DRA Overview

The Dynamic Routing Agent (DRA) provides load balancing across multiple PCRFs and session binding for diameter to ensure a specific PCRF handles a full control dialogue for a given session. It also handles the fail over between PCRFs in case of network failures.

The DRA is a functional element that ensures that all Diameter sessions established over the Gx, S9, Gxx and Rx reference points for a certain IP-CAN session reach the same PCRF when multiple and separately addressable PCRFs have been deployed in a Diameter realm.

The DRA layer acts as a “front end” for the PCRF, hiding the multiple internal PCRF servers which provide the main logic of the PCRF. The DRA layer provides load sharing and high availability capabilities for the PCRF’s Diameter interfaces.

DRANetworkContext

DRA- PCRF High Availability

The DRA layer is highly available, and will be run as two active/active processes on different blades (or nodes) in a cluster. A TCP connection exists between the two DRAs to replicate PCRF binding information between them, with a restarting DRA first having to obtain a complete copy of the information (known as a “bulk transfer”) from the other DRA. Multiple PCRF server processes will be run per blade with the DRA layer hiding these multiple 3rd party PCRF servers from Diameter clients. Although external Diameter clients will be configured to connect to the primary DRA and the other DRA, it is assumed that there is no real control over which connection will be used at any given time.

In general, clients switch to the secondary DRA if the primary link fails, and back to primary once it recovers. DRA PCRF/subscriber binding information elements are synchronised between primary and secondary DRAs, and both have Diameter connections with each PCRF.

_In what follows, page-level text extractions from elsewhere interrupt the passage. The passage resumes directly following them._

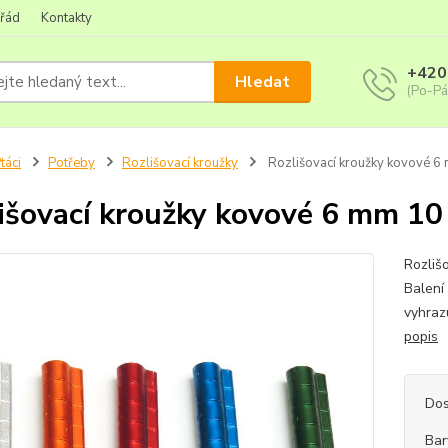
 řád
Kontakty
+420
Hledat
(Po-Pá
táci
Potřeby
Rozlišovací kroužky
Rozlišovací kroužky kovové 6
išovací kroužky kovové 6 mm 10
Rozliš
Balení
vyhraz
popis
Dos
Bar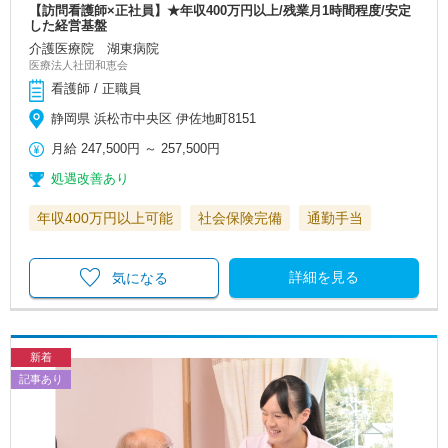
【訪問看護師×正社員】★年収400万円以上/残業月1時間程度/安定
した経営基盤
介護医療院 湖東病院
医療法人社団和恵会
看護師 / 正職員
静岡県 浜松市中央区 伊佐地町8151
月給
247,500円
～
257,500円
処遇改善あり
年収400万円以上可能
社会保険完備
通勤手当
詳細を見る
気になる
新着
記事あり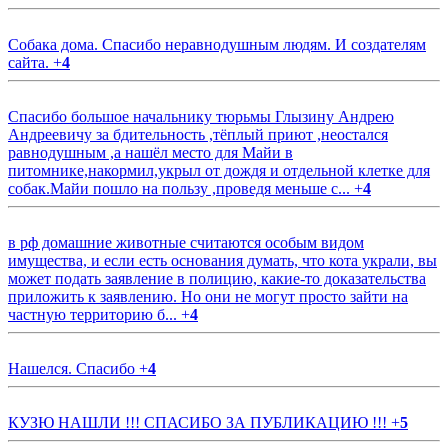
Собака дома. Спасибо неравнодушным людям. И создателям
сайта.
+
4
Спасибо большое начальнику тюрьмы Глызину Андрею
Андреевичу за бдительность ,тёплый приют ,неостался
равнодушным ,а нашёл место для Майи в
питомнике,накормил,укрыл от дождя и отдельной клетке для
собак.Майи пошло на пользу ,проведя меньше с...
+
4
в рф домашние животные считаются особым видом
имущества, и если есть основания думать, что кота украли, вы
может подать заявление в полицию, какие-то доказательства
приложить к заявлению. Но они не могут просто зайти на
частную территорию б...
+
4
Нашелся. Спасибо
+
4
КУЗЮ НАШЛИ !!! СПАСИБО ЗА ПУБЛИКАЦИЮ !!!
+
5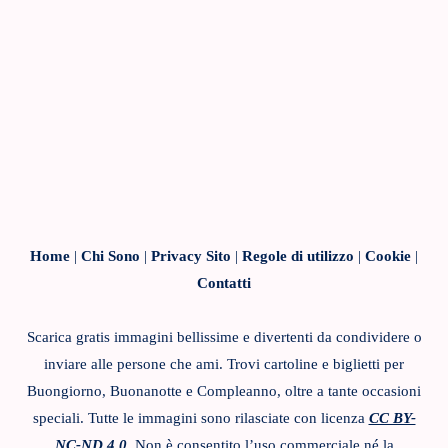
Home
|
Chi Sono
|
Privacy Sito
|
Regole di utilizzo
|
Cookie
|
Contatti
Scarica gratis immagini bellissime e divertenti da condividere o
inviare alle persone che ami. Trovi cartoline e biglietti per
Buongiorno, Buonanotte e Compleanno, oltre a tante occasioni
speciali. Tutte le immagini sono rilasciate con licenza
CC BY-
NC-ND 4.0
. Non è consentito l’uso commerciale né la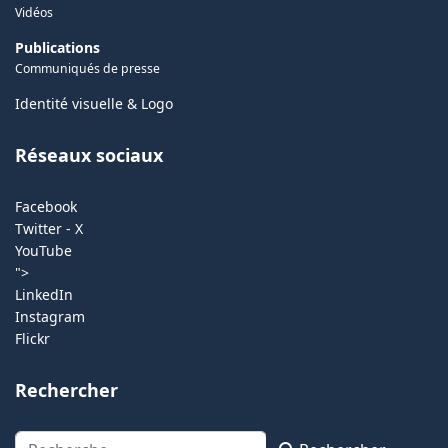
Vidéos
Publications
Communiqués de presse
Identité visuelle & Logo
Réseaux sociaux
Facebook
Twitter - X
YouTube
">
LinkedIn
Instagram
Flickr
Rechercher
Rechercher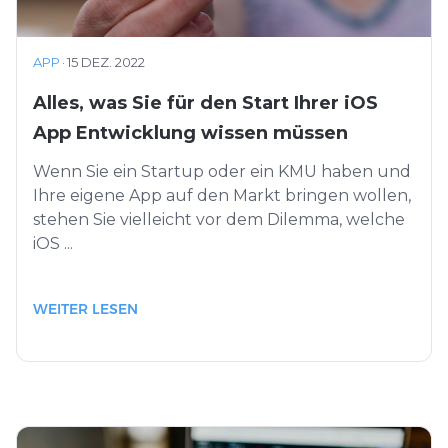
APP
·
15 DEZ. 2022
Alles, was Sie für den Start Ihrer iOS
App Entwicklung wissen müssen
Wenn Sie ein Startup oder ein KMU haben und
Ihre eigene App auf den Markt bringen wollen,
stehen Sie vielleicht vor dem Dilemma, welche
iOS ...
WEITER LESEN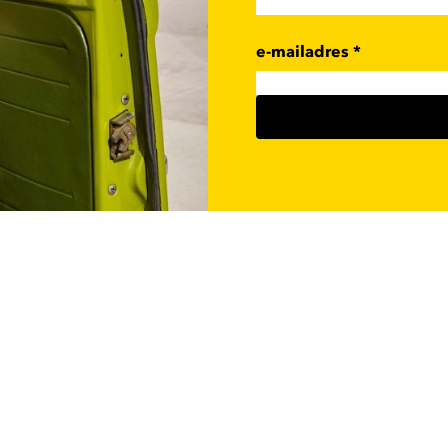
e-mailadres
*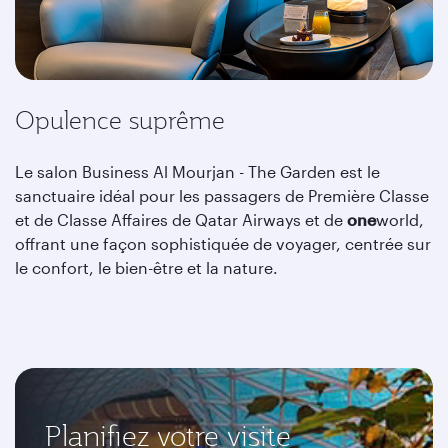
Opulence suprême
Le salon Business Al Mourjan - The Garden est le
sanctuaire idéal pour les passagers de Première Classe
et de Classe Affaires de Qatar Airways et de
one
world,
offrant une façon sophistiquée de voyager, centrée sur
le confort, le bien-être et la nature.
Planifiez votre visite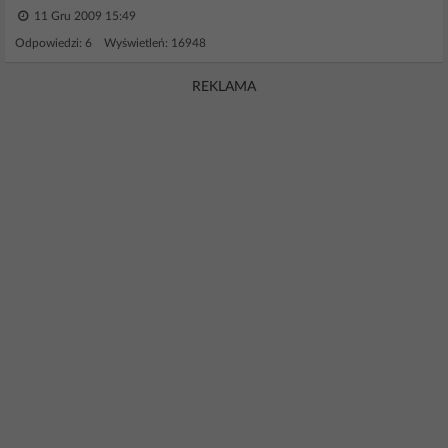
11 Gru 2009 15:49
Odpowiedzi: 6 Wyświetleń: 16948
REKLAMA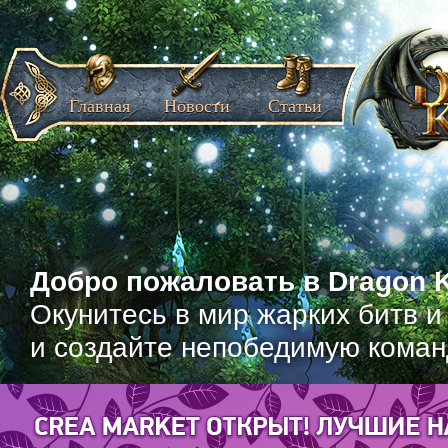
Главная
Новости
Статьи
Добро пожаловать в Dragon K
Окунитесь в мир жарких битв и
и создайте непобедимую коман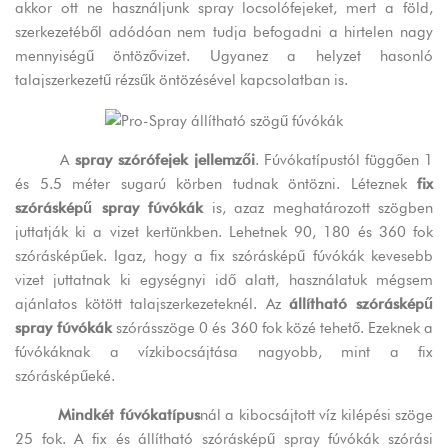
akkor ott ne használjunk spray locsolófejeket, mert a föld,
szerkezetéből adódóan nem tudja befogadni a hirtelen nagy
mennyiségű öntözővizet. Ugyanez a helyzet hasonló
talajszerkezetű rézsűk öntözésével kapcsolatban is.
A
spray szórófejek jellemzői
. Fúvókatípustól függően 1
és 5.5 méter sugarú körben tudnak öntözni. Léteznek
fix
szórásképű spray fúvókák
is, azaz meghatározott szögben
juttatják ki a vizet kertünkben. Lehetnek 90, 180 és 360 fok
szórásképűek. Igaz, hogy a fix szórásképű fúvókák kevesebb
vizet juttatnak ki egységnyi idő alatt, használatuk mégsem
ajánlatos kötött talajszerkezeteknél. Az
állítható szórásképű
spray fúvókák
szórásszöge 0 és 360 fok közé tehető. Ezeknek a
fúvókáknak a vízkibocsájtása nagyobb, mint a fix
szórásképűeké.
Mindkét fúvókatípus
nál a kibocsájtott víz kilépési szöge
25 fok. A fix és állítható szórásképű spray fúvókák szórási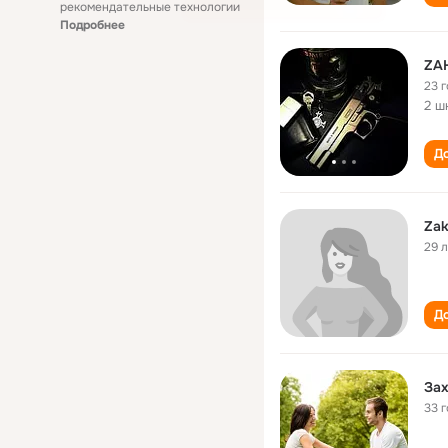
рекомендательные технологии
Подробнее
ZA
23 
2 ш
До
Zak
29 
До
За
33 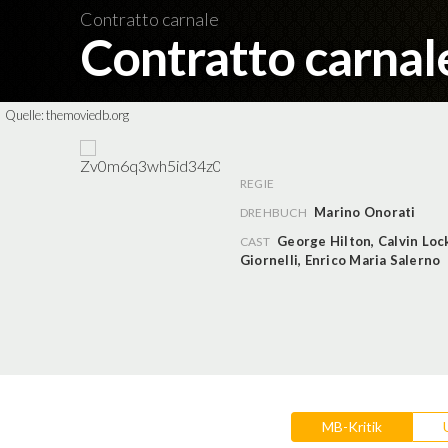
Contratto carnale
Contratto carna
Quelle:
themoviedb.org
REGIE
Marino Onorati
DREHBUCH
George Hilton
,
Calvin Loc
CAST
Giornelli
,
Enrico Maria Salerno
MB-Kritik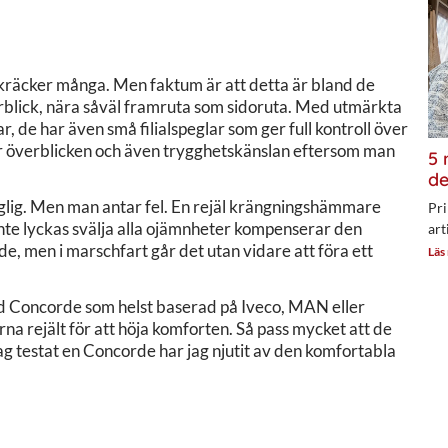
vskräcker många. Men faktum är att detta är bland de
verblick, nära såväl framruta som sidoruta. Med utmärkta
, de har även små filialspeglar som ger full kontroll över
kar överblicken och även trygghetskänslan eftersom man
5 
de
aglig. Men man antar fel. En rejäl krängningshämmare
Pri
 inte lyckas svälja alla ojämnheter kompenserar den
art
, men i marschfart går det utan vidare att föra ett
Läs
rad Concorde som helst baserad på Iveco, MAN eller
na rejält för att höja komforten. Så pass mycket att de
jag testat en Concorde har jag njutit av den komfortabla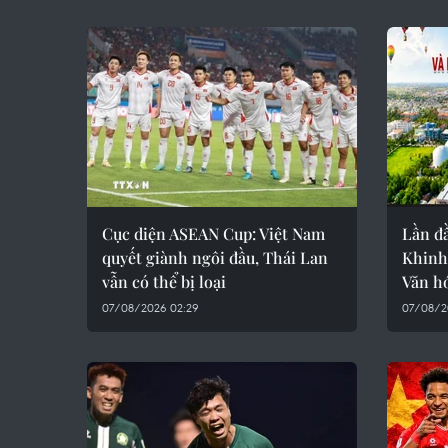
Cục diện ASEAN Cup: Việt Nam
Lần đ
quyết giành ngôi đầu, Thái Lan
Khinh 
vẫn có thể bị loại
Văn hó
07/08/2026 02:29
07/08/2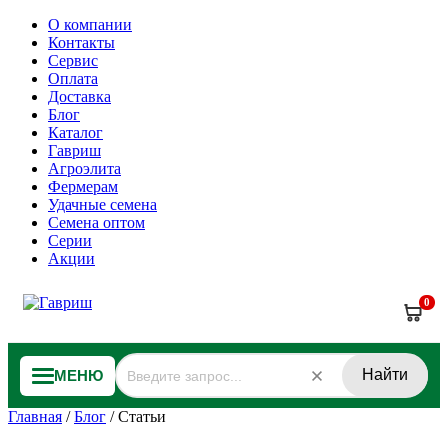
О компании
Контакты
Сервис
Оплата
Доставка
Блог
Каталог
Гавриш
Агроэлита
Фермерам
Удачные семена
Семена оптом
Серии
Акции
0
Найти
МЕНЮ
Главная
/
Блог
/
Статьи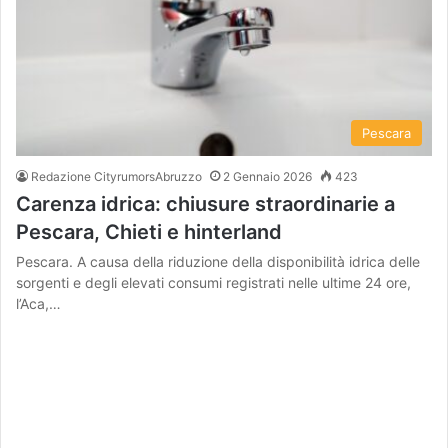
Pescara
Redazione CityrumorsAbruzzo
2 Gennaio 2026
423
Carenza idrica: chiusure straordinarie a
Pescara, Chieti e hinterland
Pescara. A causa della riduzione della disponibilità idrica delle
sorgenti e degli elevati consumi registrati nelle ultime 24 ore,
l’Aca,…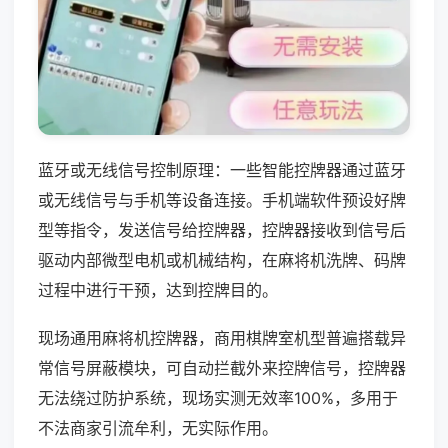
蓝牙或无线信号控制原理：一些智能控牌器通过蓝牙
或无线信号与手机等设备连接。手机端软件预设好牌
型等指令，发送信号给控牌器，控牌器接收到信号后
驱动内部微型电机或机械结构，在麻将机洗牌、码牌
过程中进行干预，达到控牌目的。
现场通用麻将机控牌器，商用棋牌室机型普遍搭载异
常信号屏蔽模块，可自动拦截外来控牌信号，控牌器
无法绕过防护系统，现场实测无效率100%，多用于
不法商家引流牟利，无实际作用。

Using the PCRF server status from both DRA processes, each DRA implements an algorithm to decide which PCRF server should handle each new request. Every time a PCRF binding is allocated by a DRA, the information is sent immediately to the other DRA. If PCRF binding information is available for a subsequent request, this information is used to route the request or answer to the correct Diameter peer. When the PCRF binding information is no longer needed, the DRA removes the information and informs the other DRA.

DRA Overview

DRA Information Synchronisation

A DRA which is restarting firstly has to obtain a complete copy of the session state information from the other DRA. If a lot of information has to be transferred, the bulk transfer could take a considerable period of time.

Each DRA is configured with a list of servers within the PCRF. The DRA has basic information about each Diameter server, such as node IP address and port. For each configured server, the DRA stores information about the server status as part of an “available server list”. Each DRA passes its own view of the server availability to the other DRA.

After the bulk transfer is complete, the DRAs will share status information with each other.

DRA Switching

In general, clients switch to the secondary DRA if the primary link fails and back to primary once it recovers. PCRF/subscriber binding information elements are synchronised between primary and secondary DRAs, and both have Diameter connections with each PCRF.

The main failure case that can occur in the system is when a PCRF node fails. In this scenario, the DRA starts using a link to (another) secondary PCRF. If there is a failure the following can occur:

DRA removes the failed node from its routing list.
Mid-session REQs for the failed node are rejected by DRA.
If the primary link recovers, then requests start arriving on the primary link again; responses to these requests are sent back on the primary link.
Responses to requests already received on the secondary link are sent on the secondary link.

Another failure case that can occur in the system is where a DRA node fails. In this scenario, the clients start using their link to a secondary DRA. There are a few points to note:

The secondary DRA determines the correct PCRF from synchronised routing data and thus routes the REQs.
The PCRF now sends REQs to the secondary DRA (PCRF needs to detect the new source of incoming messages).
If the primary link recovers, then requests start arriving on the primary link again; the PCRF should also revert at this point to sending outgoing messages to the primary DRA.